Ali Humayun (pictured right), 26, a Pakistani detainee at Villawood whose application to stay in Australia as a refugee on the basis of either his conversion to Christianity or his homosexuality (/bisexuality) has been rejected, is suing the Department of Immigration and Citizenship and the company which runs Villawood, variously described in reports as Australasian Correctional Services Pty Ltd and Global Solutions Limited, for breaching their duty of care towards him. (You can find other references here, here, here and, more generally, here.)
As reported, his claim appears to be that, on the basis of an anonymous tip-off (Humayun says it was a letter from a staff-member) that he was planning to escape, Humayun was transferred to the high-security division of Villawood and put into a cell with a known heroin user, whom he witnessed shooting up on a daily basis. Humayun says that medication which he had been prescribed for depression was withheld from him and he was unable to see a psychiatrist. Heroin was offered to him, including, Humayun says, by Villawood staff. To the knowledge of the staff (he says) he started using it, ultimately becoming addicted. He is now on a methadone program.
Humayun subsequently formed a relationship with a fellow-detainee (since released, pictured above at left), 41. Humayun also says that he has been subjected to bullying and harrassment from which the centre administration has failed to protect him. This may also form part of his claim, though that is less clear.
Humayun is presently also appealing against the Refugee Review Tribunal’s decision refusing him refugee status. I have written about his case previously here and also about refugee applications based on homosexuality here. There has been quite a lot of coverage of this issue, although advocates of Mr Humayun and critics of the Refugee Review Tribunal are inclined to pass over the less credible parts of his claims in silence, and to make exaggerated and simplistic accusations about some statements made by the tribunal in this and other cases, as well as comparisions with the Canadian system which only tell part of the story and may make the grass look a little greener than it is.
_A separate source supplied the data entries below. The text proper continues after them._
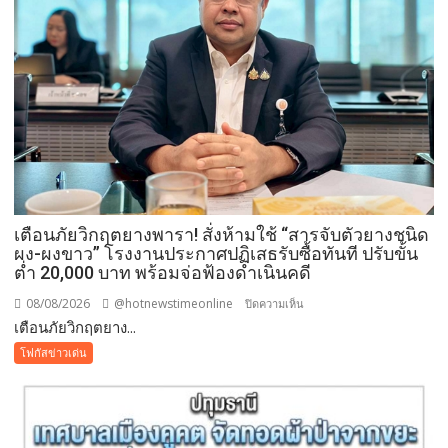
สวน
โลก
อุดรธานี
2569
เปิด
พื้นที่
แห่ง
ศรัทธา
คู่
ขนาน
มหกรรม
เตือนภัยวิกฤตยางพารา! สั่งห้ามใช้ “สารจับตัวยางชนิด
พืช
ผง-ผงขาว” โรงงานประกาศปฏิเสธรับซื้อทันที ปรับขั้น
สวน
ต่ำ 20,000 บาท พร้อมจ่อฟ้องดำเนินคดี
ระดับ
08/08/2026
@hotnewstimeonline
บน
ปิดความเห็น
โลก
เตือนภัยวิกฤตยาง...
เตือน
ภัย
โฟกัสข่าวเด่น
วิกฤต
ยางพารา!
สั่ง
ห้าม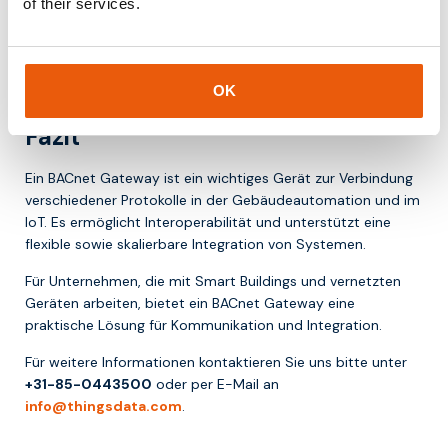
of their services.
Flexibilität zu erhöhen
IoT-Integration zu ermöglichen
Damit sind sie ein zentraler Bestandteil moderner
Gebäudeautomation.
OK
Fazit
Ein BACnet Gateway ist ein wichtiges Gerät zur Verbindung
verschiedener Protokolle in der Gebäudeautomation und im
IoT. Es ermöglicht Interoperabilität und unterstützt eine
flexible sowie skalierbare Integration von Systemen.
Für Unternehmen, die mit Smart Buildings und vernetzten
Geräten arbeiten, bietet ein BACnet Gateway eine
praktische Lösung für Kommunikation und Integration.
Für weitere Informationen kontaktieren Sie uns bitte unter
+31-85-0443500
oder per E-Mail an
info@thingsdata.com
.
Humayun has made some claims as part of his application for refugee status which may well appear questionable, or which do not particularly excite my own personal sympathy (specifically, his claim to have converted to Hillsong-brand Christianity because of “9/11”). This sort of thing makes his claim difficult for him, but should not be determinative. As Jenni Millbank (with whom I was at law school: she was reputedly the notorious library lesbian graffitiist) pointed out: “I think there are a number of issues in this case, and it’s very common in refugee cases for there to be issues of credibility. Not all of the claim is always believed, even in successful claims.”
The Refugee Tribunal has come under criticism for rejecting applicants who couldn’t answer questions about Oscar Wilde or Madonna. What the member in question said in the case which I take to be the basis of this charge was:
“The Tribunal thus well understands that it should not expect all or any homosexual men in Iran to take an interest, for example, in Oscar Wilde, or in Alexander the Great, or in Naguib Mahfooz, or in Greco-Roman wrestling, or in the songs of Egypt’s tragic muse Oum Khalsoum, let alone, say, in the alleged mystique of Bette Midler or Madonna. There are always political, social and potentially intangible cultural considerations to take into account. However, the Tribunal was surprised to observe such a comprehensive inability on the Applicant’s part to identify any kind of emotion-stirring or dignity-arousing phenomena in the world around him.”
which is far from the same thing. (If that is the basis of Professor Millbank’s comments in the program linked above I am disappointed in her.)
Canada has had its own problems with Pakistani gay refugee applications in recent years, particularly after tightening of US laws in the wake of 9/11 led to a wave of Pakistani immigration from the United States. I don’t know how we will ever be able to say with certainty that its determination procedure is more accurate than Australia’s. It is certainly more liberal. It does not, I think, include mandatory detention as here. Human rights culture in Canada is constitutionally entrenched in a way which ours is not.
Many may baulk at a claim which, cursorily read, seems to be “you turned me into a heroin addict.” Plenty of prisoners could probably make the same claim, but I don’t see them lining up in the courts to sue for it (though these days other cases about treatment of prisoners have met with success). I’m not sure that the distinction between prisoners, who if not on remand are at least imprisoned as some kind of punishment, and refugee detainees (who are not) can really make a difference here.
The fundamental injustice of immigration law is its very existence: what is the fair reason why some people can enter or stay in a country and others cannot? The hard men (and women) of Immigration will shrug their shoulders and say that this is just the way it is, and that sympathy for the few who get here, and to whose sorrow we can put a face, is a form of sentimentalism and (and here they sometimes talk about a “queue”) unfair to others we have not seen.
That may be an unpalatable truth, but that doesn’t endear any more to me those who volunteer to implement it at the pointy end. Sadly, even allowing for the possibility that he may have exaggerated some of the details, I find Mr Humayun’s claims of arbitrary mistreatment at Villawood all too believable.